Spanien erhält aus den Hilfen 140 Milliarden Euro, 72,7 Milliarden als
Zuschuss, den Rest als Kredit. Das Geld entspricht rund 11 Prozent des
spanischen Bruttoinlandsprodukts. Es sei „ein regelrechter Marshallplan“,
schwärmt Sánchez. Kein Land der EU hat einen so harten Lockdown durchlebt.
Dreieinhalb Monate mussten die Spanier zu Hause bleiben. Die Wirtschaft
brach fast komplett zusammen. Hunderte Milliarden werden die
Sozialprogramme, von Kurzarbeitergeld über Mindesteinkommen und Hilfen für
Selbstständige, kosten.
Es wird dauern, bis sich die Wirtschaft komplett erholt. Der Tourismus, der
nur schleppend wieder in die Gänge kommt, macht über 12,3 Prozent des BIPs
aus. Das wird in diesem Jahr um 11,1 Prozent zurückgehen – wenn keine
zweite Infektionswelle kommt.
Michael Braun, Rom, und Reiner Wandler, Madrid
## Jubel über Visegrád-Staaten
Etwas derangiert, aber glücklich sehen sie aus – die Premierminister von
Ungarn und Polen, Viktor Orbán und Mateusz Morawiecki. Als sie am
Dienstagmorgen nach Abschluss des EU-Marathon-Gipfels gemeinsam vor die
Presse treten, sind ihnen die Strapazen der letzten Tage noch anzusehen.

Was zu tun ist:
1) Schreib im Auszug alles von „Dreieinhalb Monate mussten“ bis hinunter zu „Selbstständige, kosten.“ ab und ersetze dabei „Sozialprogramme“ durch „Hilfsprogramme“.
2) Wie lange mussten die Spanier laut dem Auszug zu Hause bleiben?
Die Auflistung spielt hierfür keine Rolle.

Bilder mit Pose-Keypoints:
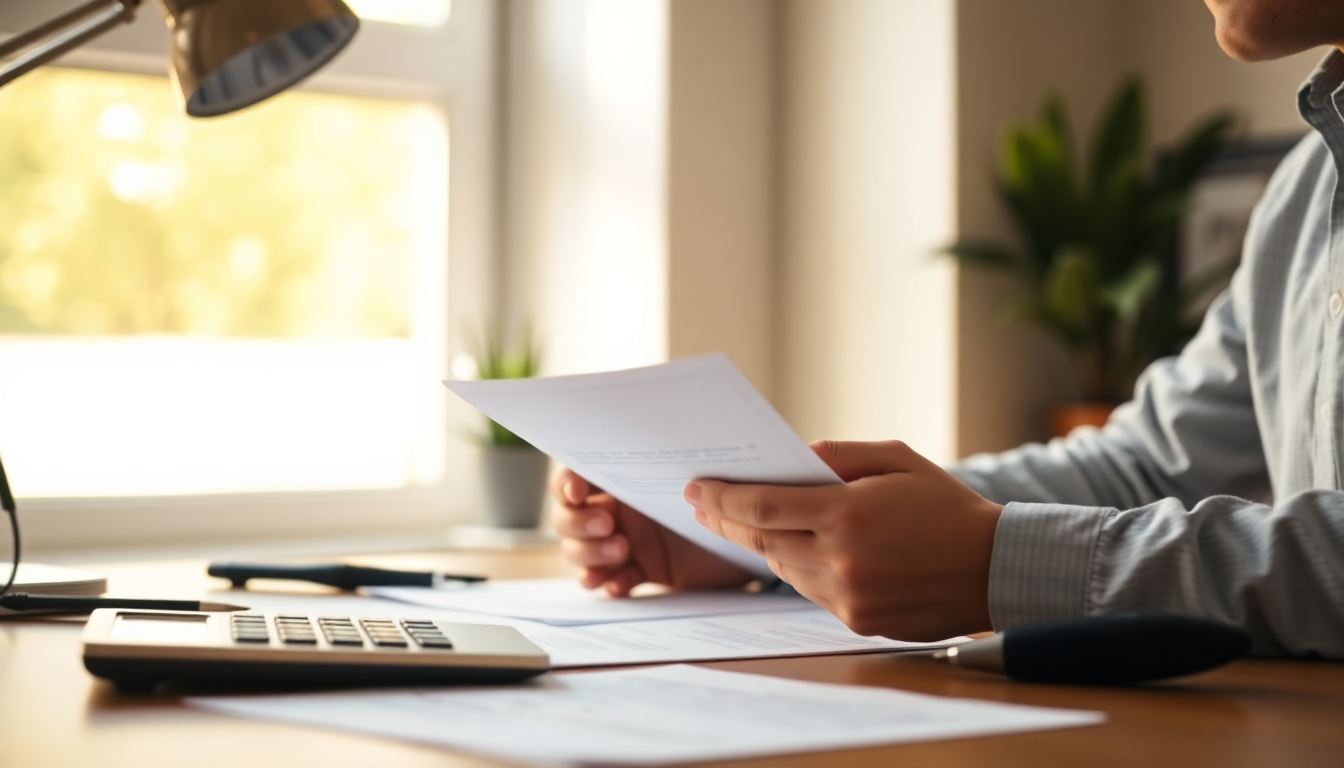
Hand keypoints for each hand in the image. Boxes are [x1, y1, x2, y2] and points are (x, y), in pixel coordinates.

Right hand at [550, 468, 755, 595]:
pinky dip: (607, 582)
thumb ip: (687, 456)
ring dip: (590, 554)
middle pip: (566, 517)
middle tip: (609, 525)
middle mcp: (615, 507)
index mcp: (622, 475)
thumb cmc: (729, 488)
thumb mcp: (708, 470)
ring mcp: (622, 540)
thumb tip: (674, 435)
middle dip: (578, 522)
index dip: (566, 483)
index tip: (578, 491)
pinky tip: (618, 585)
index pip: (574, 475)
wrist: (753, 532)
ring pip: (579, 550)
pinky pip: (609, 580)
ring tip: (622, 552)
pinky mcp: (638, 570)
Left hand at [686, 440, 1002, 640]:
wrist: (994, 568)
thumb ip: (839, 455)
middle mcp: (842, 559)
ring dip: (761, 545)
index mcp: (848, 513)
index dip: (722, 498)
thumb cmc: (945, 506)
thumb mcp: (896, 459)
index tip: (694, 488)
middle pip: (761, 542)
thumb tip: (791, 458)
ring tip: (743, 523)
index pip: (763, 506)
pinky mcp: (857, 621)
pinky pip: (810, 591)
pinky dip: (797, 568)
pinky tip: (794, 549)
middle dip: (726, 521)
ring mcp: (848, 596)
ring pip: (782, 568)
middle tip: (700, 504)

==

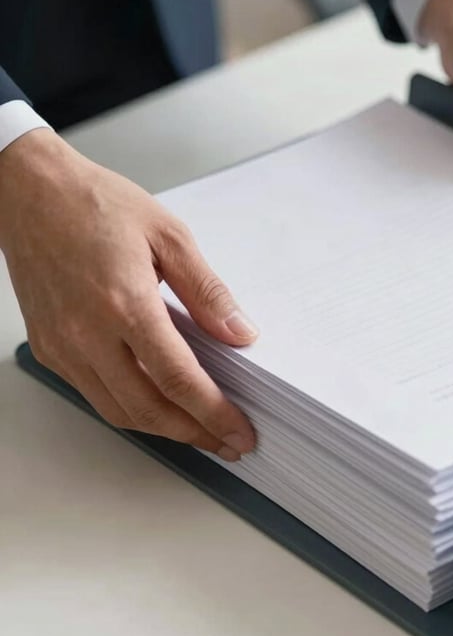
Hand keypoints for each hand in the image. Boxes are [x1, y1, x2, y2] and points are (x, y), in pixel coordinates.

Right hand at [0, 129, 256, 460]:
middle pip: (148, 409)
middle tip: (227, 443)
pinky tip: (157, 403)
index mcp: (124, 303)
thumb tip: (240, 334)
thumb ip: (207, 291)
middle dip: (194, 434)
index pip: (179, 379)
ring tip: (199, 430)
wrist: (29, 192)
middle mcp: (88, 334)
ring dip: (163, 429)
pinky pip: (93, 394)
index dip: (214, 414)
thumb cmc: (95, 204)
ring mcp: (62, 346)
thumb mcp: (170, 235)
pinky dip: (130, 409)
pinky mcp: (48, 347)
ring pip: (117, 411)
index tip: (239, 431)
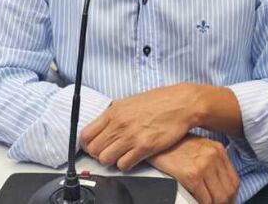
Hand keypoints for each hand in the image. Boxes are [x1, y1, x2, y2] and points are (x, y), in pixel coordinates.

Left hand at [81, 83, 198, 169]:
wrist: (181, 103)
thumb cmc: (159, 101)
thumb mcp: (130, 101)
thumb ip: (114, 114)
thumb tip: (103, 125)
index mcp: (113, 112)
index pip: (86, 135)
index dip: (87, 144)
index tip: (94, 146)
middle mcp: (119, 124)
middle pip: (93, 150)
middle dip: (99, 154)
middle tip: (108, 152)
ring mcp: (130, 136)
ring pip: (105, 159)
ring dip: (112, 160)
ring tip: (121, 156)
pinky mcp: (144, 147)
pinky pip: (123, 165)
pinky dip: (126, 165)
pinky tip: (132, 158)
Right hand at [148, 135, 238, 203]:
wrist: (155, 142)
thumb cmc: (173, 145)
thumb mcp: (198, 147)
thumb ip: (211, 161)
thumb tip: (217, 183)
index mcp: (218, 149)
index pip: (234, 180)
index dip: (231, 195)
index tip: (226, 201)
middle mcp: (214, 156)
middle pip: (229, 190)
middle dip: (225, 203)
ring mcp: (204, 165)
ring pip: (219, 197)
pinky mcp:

Ergebnisse je Aufgabe:
1)
Dreieinhalb Monate mussten die Spanier zu Hause bleiben. Die Wirtschaft
brach fast komplett zusammen. Hunderte Milliarden werden die
Hilfsprogramme, von Kurzarbeitergeld über Mindesteinkommen und Hilfen für
Selbstständige, kosten.

2) Dreieinhalb Monate.